Given 3 parameters with 0% schema coverage, no annotations, and an output schema present, the description is moderately complete. It covers the basic purpose and formats but lacks details on usage, behavior, and parameter meanings. The output schema likely handles return values, reducing the need for output explanation, but the description doesn't fully address the tool's complexity and mutation aspects.

Complex tools with many parameters or behaviors need more documentation. Simple tools need less. This dimension scales expectations accordingly.

Parameters3/5

Does the description clarify parameter syntax, constraints, interactions, or defaults beyond what the schema provides?

Schema description coverage is 0%, so the schema provides no parameter details. The description adds minimal semantics by implying 'mime_type' relates to export formats (PDF, XLSX, etc.) and 'file_id_or_url' identifies the source, but doesn't explain parameter roles, formats, or constraints (e.g., valid MIME types, URL patterns). It partially compensates for the coverage gap but leaves parameters largely undocumented.

Input schemas describe structure but not intent. Descriptions should explain non-obvious parameter relationships and valid value ranges.

Purpose4/5

Does the description clearly state what the tool does and how it differs from similar tools?

The description clearly states the action ('Export') and resource ('Google Workspace file'), specifying the target formats (PDF, XLSX, HTML zip, Markdown, plain text). It distinguishes from siblings like 'read_google_doc' or 'download_google_doc_images' by focusing on format conversion rather than reading or downloading images. However, it doesn't explicitly differentiate from all siblings (e.g., 'sheet_to_json' also exports data).

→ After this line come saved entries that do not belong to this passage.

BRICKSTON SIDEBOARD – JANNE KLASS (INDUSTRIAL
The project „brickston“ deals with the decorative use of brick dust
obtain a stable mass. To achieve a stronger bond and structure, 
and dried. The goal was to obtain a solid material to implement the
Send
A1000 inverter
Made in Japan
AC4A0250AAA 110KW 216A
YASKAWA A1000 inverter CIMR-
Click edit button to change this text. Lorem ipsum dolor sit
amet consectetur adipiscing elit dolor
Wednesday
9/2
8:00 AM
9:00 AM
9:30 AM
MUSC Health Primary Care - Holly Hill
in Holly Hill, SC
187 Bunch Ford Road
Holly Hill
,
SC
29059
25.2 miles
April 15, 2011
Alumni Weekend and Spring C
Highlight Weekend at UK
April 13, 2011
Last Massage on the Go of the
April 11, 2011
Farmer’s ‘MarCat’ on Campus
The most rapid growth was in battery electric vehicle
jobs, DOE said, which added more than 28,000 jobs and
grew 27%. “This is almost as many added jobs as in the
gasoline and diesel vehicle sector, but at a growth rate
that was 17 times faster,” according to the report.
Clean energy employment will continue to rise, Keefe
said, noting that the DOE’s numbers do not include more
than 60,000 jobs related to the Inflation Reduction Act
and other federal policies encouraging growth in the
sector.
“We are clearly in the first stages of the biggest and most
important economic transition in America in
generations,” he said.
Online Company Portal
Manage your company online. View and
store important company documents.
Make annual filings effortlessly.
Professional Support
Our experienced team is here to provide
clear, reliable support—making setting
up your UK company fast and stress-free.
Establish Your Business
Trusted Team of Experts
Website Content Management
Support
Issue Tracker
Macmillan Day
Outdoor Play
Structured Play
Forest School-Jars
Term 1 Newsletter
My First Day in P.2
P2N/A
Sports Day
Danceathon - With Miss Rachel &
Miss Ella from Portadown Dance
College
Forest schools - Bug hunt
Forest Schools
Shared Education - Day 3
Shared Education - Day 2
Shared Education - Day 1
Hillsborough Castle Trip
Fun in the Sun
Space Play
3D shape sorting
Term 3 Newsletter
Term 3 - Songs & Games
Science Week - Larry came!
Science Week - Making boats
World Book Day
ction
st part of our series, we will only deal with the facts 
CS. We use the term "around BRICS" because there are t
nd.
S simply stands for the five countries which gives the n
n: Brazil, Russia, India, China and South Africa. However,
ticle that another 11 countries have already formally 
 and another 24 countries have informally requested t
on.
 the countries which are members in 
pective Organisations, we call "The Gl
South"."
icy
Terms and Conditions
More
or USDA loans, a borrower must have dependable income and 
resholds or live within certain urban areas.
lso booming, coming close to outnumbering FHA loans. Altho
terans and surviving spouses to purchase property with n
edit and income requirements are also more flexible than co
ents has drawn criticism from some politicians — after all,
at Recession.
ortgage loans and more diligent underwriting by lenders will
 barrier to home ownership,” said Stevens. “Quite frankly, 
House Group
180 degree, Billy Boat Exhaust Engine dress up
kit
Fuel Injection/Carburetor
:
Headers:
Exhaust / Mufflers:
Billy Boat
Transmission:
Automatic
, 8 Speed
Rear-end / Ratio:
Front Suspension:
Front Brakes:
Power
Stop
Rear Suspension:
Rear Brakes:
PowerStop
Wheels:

Agents choose between tools based on descriptions. A clear purpose with a specific verb and resource helps agents select the right tool.

Usage Guidelines2/5

Does the description explain when to use this tool, when not to, or what alternatives exist?

No guidance is provided on when to use this tool versus alternatives. It doesn't mention prerequisites (e.g., file accessibility, authentication), compare to siblings like 'read_google_doc' for viewing or 'sheet_to_json' for JSON export, or specify use cases (e.g., for archival, sharing in non-Google formats). The description only states what it does, not when it's appropriate.

Agents often have multiple tools that could apply. Explicit usage guidance like "use X instead of Y when Z" prevents misuse.